Anusaya Developers had purchased agricultural land from several land owners and then converted it to non-agricultural land. These plots were then sold to various buyers for constructing their own houses.
Several persons booked the plots in the year 2008 by paying the earnest deposit of Rs 10,000. The developer then entered into separate agreements for sale with each purchaser. The balance amount was to be paid in thirty monthly instalments.
Subsequently, the developer cancelled all the agreements with the consent of the purchasers, with an assurance to refund the total amount of Rs 161.6 million in three instalments of 30 per cent, 35 per cent and 35 per cent payable in November 2011, February 2012 and May 2012 respectively. The developer paid the first instalment, but failed to pay the remaining two instalments. So the purchasers had a legal notice issued, but the developer claimed he was not liable to make any further payment. Aggrieved, 36 purchasers filed a joint complaint before the Nagpur District Forum.

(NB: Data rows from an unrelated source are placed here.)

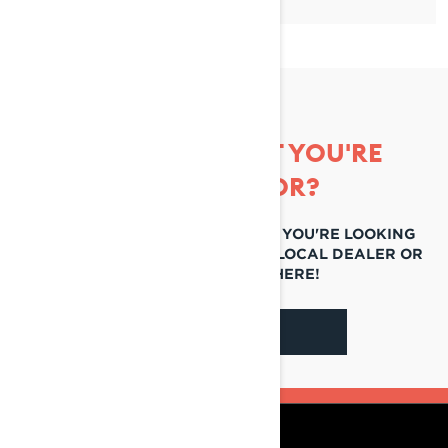
CAN'T FIND WHAT YOU'RE
LOOKING FOR?
IF YOU STILL CAN'T FIND WHAT YOU'RE LOOKING
FOR, GET IN TOUCH WITH YOUR LOCAL DEALER OR
REACH OUT TO US HERE!
CONTACT US
RESOURCES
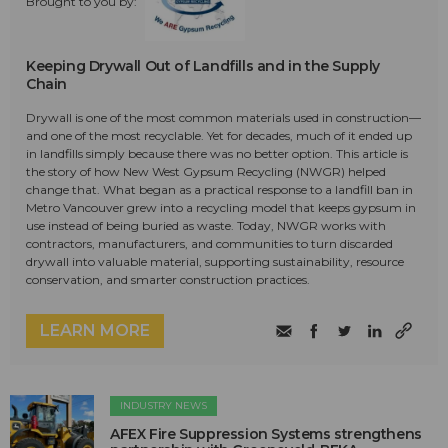
Brought to you by:
Keeping Drywall Out of Landfills and in the Supply
Chain
Drywall is one of the most common materials used in construction—
and one of the most recyclable. Yet for decades, much of it ended up
in landfills simply because there was no better option. This article is
the story of how New West Gypsum Recycling (NWGR) helped
change that. What began as a practical response to a landfill ban in
Metro Vancouver grew into a recycling model that keeps gypsum in
use instead of being buried as waste. Today, NWGR works with
contractors, manufacturers, and communities to turn discarded
drywall into valuable material, supporting sustainability, resource
conservation, and smarter construction practices.
LEARN MORE
INDUSTRY NEWS
AFEX Fire Suppression Systems strengthens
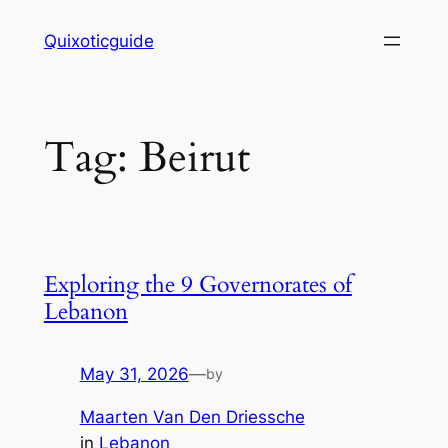
Skip
Quixoticguide
to
content
Tag:
Beirut
Exploring the 9 Governorates of
Lebanon
May 31, 2026
—
by
Maarten Van Den Driessche
in
Lebanon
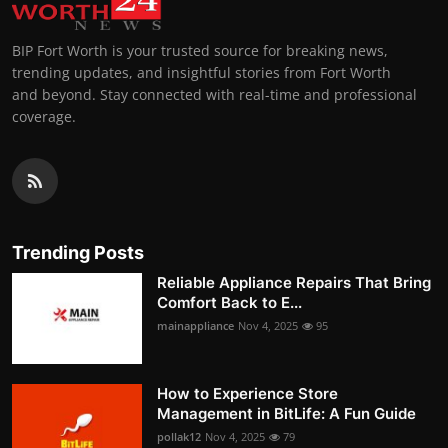
BIP Fort Worth is your trusted source for breaking news,
trending updates, and insightful stories from Fort Worth
and beyond. Stay connected with real-time and professional
coverage.
Trending Posts
Reliable Appliance Repairs That Bring
Comfort Back to E...
mainappliance
Nov 4, 2025
95
How to Experience Store
Management in BitLife: A Fun Guide
pollak12
Nov 4, 2025
79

The developer contested the case, contending that the agreement was executed in 2008, but the complaint was filed in 2014 after a lapse of six years, so it was time barred. The developer claimed that it was the purchasers who had defaulted in making full payment and had requested for a refund, so he had refunded 30 per cent of the amount as a gesture of goodwill, and could not be held liable.
The Forum rejected the developer’s objections and ordered a refund of the balance amount along with interest at 12 per cent a year from February 1, 2012, onwards. Additionally, each of the 35 purchasers was awarded Rs 3,000 as compensation and Rs 2,000 as litigation costs.
The developer challenged this order before the Nagpur Circuit Bench of the Maharashtra State Consumer Disputes Redressal Commission. The plea of limitation was considered. The Commission observed that the agreement for purchase was cancelled through a separate agreement for refund executed in November 2011. The cancellation agreement stipulated that the final instalment of refund would be paid by the end of May 2012. This would mean that the limitation period of two years would commence from May 31, 2012. As the complaint was filed on May 3, 2014, it was held to be in time.
The developer, then, made several other arguments including that the agreement for sale executed in 2008 was invalid since it did not bear the signature of any witness, the purchasers were not consumers as they had purchased the plots for commercial purpose and the agreement had only his signature, and not purchasers’ signatures. However, the Commission held that these submissions had no bearing on the claim for refund under the subsequent deed of cancellation executed by mutual consent. It also said that the absence of signature did not make any difference either, and was legally enforceable. It relied on a judgement of the Supreme Court in the case of Aloka Bose versus Parmatma Devi & Ors, where it had been held that an agreement for sale signed only by the vendor is valid and enforceable by the purchaser.
Accordingly, by its order of April 2, 2018 delivered by B A Shaikh for the Bench along with Jayshree Yengal, the State Commission dismissed the developer’s appeal, holding that the developer had been rightly held liable to refund the balance amount along with interest, compensation and costs.